TAREFA
Reproduza sem alterações o material, começando pelo seu início e terminando na linha que contém "retro batérií na umývadlo do", incluindo essa linha.

:: MATERIAL FORNECIDO ::

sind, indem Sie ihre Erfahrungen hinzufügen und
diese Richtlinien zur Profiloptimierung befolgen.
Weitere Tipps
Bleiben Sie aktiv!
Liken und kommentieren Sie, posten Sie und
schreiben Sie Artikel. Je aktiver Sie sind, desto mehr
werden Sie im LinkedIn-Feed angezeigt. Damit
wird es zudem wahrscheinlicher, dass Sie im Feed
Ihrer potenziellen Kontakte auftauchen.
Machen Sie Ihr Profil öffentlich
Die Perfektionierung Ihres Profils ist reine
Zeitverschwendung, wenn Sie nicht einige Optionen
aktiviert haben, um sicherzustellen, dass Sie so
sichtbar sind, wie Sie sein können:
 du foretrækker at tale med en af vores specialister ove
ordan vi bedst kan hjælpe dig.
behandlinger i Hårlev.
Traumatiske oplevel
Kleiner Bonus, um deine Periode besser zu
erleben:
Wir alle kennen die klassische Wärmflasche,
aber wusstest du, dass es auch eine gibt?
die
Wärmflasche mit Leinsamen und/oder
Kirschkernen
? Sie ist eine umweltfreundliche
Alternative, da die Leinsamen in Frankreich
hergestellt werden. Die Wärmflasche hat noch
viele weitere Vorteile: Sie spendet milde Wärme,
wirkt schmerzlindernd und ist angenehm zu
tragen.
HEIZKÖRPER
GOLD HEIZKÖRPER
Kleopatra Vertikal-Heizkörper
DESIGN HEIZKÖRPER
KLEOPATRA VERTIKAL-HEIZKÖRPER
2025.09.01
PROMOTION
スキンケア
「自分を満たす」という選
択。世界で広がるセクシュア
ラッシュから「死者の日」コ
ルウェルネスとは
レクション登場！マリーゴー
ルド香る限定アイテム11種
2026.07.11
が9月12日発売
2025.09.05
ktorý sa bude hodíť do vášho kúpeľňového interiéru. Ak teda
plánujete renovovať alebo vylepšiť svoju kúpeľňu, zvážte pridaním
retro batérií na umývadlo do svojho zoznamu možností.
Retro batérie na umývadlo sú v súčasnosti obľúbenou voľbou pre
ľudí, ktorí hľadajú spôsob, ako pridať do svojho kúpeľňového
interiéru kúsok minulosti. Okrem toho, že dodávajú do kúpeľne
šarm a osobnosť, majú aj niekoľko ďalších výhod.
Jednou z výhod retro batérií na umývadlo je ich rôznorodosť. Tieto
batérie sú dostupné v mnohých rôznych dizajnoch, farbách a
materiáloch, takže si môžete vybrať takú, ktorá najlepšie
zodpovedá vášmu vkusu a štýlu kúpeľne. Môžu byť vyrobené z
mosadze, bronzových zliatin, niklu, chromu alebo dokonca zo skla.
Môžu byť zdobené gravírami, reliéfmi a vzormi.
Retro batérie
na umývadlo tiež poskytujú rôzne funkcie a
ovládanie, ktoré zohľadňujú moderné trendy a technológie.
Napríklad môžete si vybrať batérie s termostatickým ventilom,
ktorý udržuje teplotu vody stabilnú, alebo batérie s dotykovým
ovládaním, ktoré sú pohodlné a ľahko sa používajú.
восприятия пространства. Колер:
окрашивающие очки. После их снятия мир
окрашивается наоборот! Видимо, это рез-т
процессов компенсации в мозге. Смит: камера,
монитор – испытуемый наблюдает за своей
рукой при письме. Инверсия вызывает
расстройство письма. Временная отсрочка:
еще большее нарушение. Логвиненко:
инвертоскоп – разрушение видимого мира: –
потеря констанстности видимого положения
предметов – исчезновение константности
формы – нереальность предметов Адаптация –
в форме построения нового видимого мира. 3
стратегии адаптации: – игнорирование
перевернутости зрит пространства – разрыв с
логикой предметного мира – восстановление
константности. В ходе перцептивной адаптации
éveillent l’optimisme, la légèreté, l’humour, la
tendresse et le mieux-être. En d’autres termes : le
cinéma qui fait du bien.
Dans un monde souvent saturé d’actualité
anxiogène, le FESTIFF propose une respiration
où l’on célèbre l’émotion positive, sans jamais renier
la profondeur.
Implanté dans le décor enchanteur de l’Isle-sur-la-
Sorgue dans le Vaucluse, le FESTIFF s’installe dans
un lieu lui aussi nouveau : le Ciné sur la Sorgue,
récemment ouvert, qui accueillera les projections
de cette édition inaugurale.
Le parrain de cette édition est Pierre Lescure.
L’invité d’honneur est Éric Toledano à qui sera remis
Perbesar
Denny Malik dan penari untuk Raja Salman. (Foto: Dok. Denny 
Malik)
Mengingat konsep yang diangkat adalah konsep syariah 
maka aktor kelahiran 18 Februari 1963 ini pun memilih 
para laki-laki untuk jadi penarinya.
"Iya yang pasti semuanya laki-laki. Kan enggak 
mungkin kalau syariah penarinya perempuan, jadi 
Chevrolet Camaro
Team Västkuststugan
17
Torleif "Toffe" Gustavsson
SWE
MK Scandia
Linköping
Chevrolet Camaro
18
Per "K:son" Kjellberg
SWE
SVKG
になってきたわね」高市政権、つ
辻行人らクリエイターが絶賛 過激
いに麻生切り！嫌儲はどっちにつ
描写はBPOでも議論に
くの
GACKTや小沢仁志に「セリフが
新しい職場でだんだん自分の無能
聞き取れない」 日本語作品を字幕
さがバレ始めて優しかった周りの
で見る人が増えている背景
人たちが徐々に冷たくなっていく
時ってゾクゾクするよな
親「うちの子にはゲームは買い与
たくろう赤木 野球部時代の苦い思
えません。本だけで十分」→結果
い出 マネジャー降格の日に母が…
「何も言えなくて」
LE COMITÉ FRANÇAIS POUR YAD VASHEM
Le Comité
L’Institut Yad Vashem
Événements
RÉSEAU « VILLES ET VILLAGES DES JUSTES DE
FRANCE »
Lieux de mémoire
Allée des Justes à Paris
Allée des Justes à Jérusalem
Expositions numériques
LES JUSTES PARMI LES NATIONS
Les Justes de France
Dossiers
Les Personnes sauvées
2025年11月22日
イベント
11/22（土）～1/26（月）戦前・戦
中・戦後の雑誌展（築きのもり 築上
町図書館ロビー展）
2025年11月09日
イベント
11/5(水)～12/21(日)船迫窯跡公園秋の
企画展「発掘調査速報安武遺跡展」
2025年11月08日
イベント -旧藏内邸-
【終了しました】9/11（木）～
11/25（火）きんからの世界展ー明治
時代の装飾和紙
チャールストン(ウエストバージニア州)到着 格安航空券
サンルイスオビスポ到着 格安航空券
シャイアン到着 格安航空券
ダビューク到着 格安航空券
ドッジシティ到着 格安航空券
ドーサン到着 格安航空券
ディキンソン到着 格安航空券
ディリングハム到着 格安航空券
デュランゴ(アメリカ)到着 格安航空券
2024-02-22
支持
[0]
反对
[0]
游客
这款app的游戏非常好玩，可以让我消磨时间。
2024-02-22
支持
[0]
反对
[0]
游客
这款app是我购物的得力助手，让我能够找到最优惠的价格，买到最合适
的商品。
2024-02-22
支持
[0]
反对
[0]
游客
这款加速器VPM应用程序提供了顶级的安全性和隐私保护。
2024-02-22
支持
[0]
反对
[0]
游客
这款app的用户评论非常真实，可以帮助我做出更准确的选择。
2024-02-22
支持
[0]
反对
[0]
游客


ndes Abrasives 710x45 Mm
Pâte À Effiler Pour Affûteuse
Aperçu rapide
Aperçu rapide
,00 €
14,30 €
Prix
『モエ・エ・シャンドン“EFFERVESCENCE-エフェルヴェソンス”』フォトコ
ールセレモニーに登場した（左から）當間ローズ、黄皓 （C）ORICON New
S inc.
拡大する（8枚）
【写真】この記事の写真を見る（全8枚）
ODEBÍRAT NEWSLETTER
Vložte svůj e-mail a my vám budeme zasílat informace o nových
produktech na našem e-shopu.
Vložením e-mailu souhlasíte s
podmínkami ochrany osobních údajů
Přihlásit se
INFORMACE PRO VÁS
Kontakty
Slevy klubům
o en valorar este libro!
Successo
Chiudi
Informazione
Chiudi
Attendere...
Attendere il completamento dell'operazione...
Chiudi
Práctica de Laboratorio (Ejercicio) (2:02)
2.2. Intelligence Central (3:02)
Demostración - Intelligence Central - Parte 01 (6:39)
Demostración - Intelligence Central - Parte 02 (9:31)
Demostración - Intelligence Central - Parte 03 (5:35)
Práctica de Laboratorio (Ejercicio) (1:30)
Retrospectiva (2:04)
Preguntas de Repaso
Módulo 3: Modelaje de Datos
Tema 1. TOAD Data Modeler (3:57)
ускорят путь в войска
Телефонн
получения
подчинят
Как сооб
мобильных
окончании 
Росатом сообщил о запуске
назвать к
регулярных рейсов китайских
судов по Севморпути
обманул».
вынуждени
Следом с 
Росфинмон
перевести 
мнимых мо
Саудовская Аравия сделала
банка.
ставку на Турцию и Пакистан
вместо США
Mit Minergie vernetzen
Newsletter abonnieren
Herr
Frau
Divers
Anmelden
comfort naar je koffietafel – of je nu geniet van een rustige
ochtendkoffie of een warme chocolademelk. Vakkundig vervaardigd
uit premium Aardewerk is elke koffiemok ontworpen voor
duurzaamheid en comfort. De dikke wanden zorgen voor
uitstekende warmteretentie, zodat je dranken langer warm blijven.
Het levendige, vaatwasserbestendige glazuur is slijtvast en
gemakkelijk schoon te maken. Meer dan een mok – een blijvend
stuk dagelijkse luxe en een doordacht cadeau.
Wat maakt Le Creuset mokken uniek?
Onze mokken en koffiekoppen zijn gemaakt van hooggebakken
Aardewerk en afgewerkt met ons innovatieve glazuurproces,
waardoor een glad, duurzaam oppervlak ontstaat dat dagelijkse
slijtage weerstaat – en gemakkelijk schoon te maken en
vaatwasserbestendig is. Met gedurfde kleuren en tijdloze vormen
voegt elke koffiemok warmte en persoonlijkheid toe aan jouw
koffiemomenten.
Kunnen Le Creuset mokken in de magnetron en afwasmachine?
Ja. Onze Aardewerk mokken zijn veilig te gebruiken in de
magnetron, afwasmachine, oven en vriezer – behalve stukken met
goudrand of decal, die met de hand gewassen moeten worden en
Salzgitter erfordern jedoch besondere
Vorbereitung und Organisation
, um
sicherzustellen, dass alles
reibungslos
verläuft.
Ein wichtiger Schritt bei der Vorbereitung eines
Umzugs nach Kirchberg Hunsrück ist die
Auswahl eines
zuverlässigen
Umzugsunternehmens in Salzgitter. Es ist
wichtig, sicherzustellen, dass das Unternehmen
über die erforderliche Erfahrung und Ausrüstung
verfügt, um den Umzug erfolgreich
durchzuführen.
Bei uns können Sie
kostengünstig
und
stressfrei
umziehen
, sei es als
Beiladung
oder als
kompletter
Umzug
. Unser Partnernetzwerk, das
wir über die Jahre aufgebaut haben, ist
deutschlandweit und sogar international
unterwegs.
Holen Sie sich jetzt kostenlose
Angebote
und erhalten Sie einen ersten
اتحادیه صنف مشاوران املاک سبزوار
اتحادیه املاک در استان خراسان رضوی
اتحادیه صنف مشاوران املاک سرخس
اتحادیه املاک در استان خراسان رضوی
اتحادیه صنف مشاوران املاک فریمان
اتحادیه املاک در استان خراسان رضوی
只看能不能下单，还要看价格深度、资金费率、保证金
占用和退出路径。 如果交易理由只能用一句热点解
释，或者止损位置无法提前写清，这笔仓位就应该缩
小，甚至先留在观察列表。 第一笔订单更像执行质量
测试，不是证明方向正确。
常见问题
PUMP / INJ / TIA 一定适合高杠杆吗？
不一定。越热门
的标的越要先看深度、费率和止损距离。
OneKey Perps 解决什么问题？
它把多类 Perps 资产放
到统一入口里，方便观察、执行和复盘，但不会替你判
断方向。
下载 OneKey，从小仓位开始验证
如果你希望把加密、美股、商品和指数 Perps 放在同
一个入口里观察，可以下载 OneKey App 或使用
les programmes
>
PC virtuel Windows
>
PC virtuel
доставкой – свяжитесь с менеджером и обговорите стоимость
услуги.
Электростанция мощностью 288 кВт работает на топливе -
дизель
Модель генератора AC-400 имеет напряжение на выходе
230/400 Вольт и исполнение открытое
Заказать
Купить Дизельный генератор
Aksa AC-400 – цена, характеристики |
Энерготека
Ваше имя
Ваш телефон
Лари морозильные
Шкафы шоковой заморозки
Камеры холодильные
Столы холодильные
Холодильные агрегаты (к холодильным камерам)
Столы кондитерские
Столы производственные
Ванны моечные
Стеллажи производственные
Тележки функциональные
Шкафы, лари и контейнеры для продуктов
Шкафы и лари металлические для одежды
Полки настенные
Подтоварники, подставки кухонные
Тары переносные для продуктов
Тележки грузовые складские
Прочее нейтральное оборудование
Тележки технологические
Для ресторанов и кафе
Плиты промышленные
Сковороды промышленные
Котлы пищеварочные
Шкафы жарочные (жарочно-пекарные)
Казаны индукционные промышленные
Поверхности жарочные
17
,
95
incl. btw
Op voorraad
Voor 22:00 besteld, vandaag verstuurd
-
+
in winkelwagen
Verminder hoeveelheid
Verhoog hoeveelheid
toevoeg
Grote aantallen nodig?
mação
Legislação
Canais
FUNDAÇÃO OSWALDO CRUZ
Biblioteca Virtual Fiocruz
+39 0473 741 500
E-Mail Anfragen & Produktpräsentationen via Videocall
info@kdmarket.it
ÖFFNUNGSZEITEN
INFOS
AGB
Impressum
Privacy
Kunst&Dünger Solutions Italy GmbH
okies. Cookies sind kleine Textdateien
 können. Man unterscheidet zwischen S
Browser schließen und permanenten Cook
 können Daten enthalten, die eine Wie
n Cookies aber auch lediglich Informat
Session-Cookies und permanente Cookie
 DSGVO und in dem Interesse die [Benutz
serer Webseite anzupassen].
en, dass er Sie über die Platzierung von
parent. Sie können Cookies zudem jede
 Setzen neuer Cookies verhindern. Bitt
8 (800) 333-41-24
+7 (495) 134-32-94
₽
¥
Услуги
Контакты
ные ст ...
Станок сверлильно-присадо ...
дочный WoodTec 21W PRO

:::

RESPOSTA
sind, indem Sie ihre Erfahrungen hinzufügen und
diese Richtlinien zur Profiloptimierung befolgen.
Weitere Tipps
Bleiben Sie aktiv!
Liken und kommentieren Sie, posten Sie und
schreiben Sie Artikel. Je aktiver Sie sind, desto mehr
werden Sie im LinkedIn-Feed angezeigt. Damit
wird es zudem wahrscheinlicher, dass Sie im Feed
Ihrer potenziellen Kontakte auftauchen.
Machen Sie Ihr Profil öffentlich
Die Perfektionierung Ihres Profils ist reine
Zeitverschwendung, wenn Sie nicht einige Optionen
aktiviert haben, um sicherzustellen, dass Sie so
sichtbar sind, wie Sie sein können:
 du foretrækker at tale med en af vores specialister ove
ordan vi bedst kan hjælpe dig.
behandlinger i Hårlev.
Traumatiske oplevel
Kleiner Bonus, um deine Periode besser zu
erleben:
Wir alle kennen die klassische Wärmflasche,
aber wusstest du, dass es auch eine gibt?
die
Wärmflasche mit Leinsamen und/oder
Kirschkernen
? Sie ist eine umweltfreundliche
Alternative, da die Leinsamen in Frankreich
hergestellt werden. Die Wärmflasche hat noch
viele weitere Vorteile: Sie spendet milde Wärme,
wirkt schmerzlindernd und ist angenehm zu
tragen.
HEIZKÖRPER
GOLD HEIZKÖRPER
Kleopatra Vertikal-Heizkörper
DESIGN HEIZKÖRPER
KLEOPATRA VERTIKAL-HEIZKÖRPER
2025.09.01
PROMOTION
スキンケア
「自分を満たす」という選
択。世界で広がるセクシュア
ラッシュから「死者の日」コ
ルウェルネスとは
レクション登場！マリーゴー
ルド香る限定アイテム11種
2026.07.11
が9月12日発売
2025.09.05
ktorý sa bude hodíť do vášho kúpeľňového interiéru. Ak teda
plánujete renovovať alebo vylepšiť svoju kúpeľňu, zvážte pridaním
retro batérií na umývadlo do svojho zoznamu možností.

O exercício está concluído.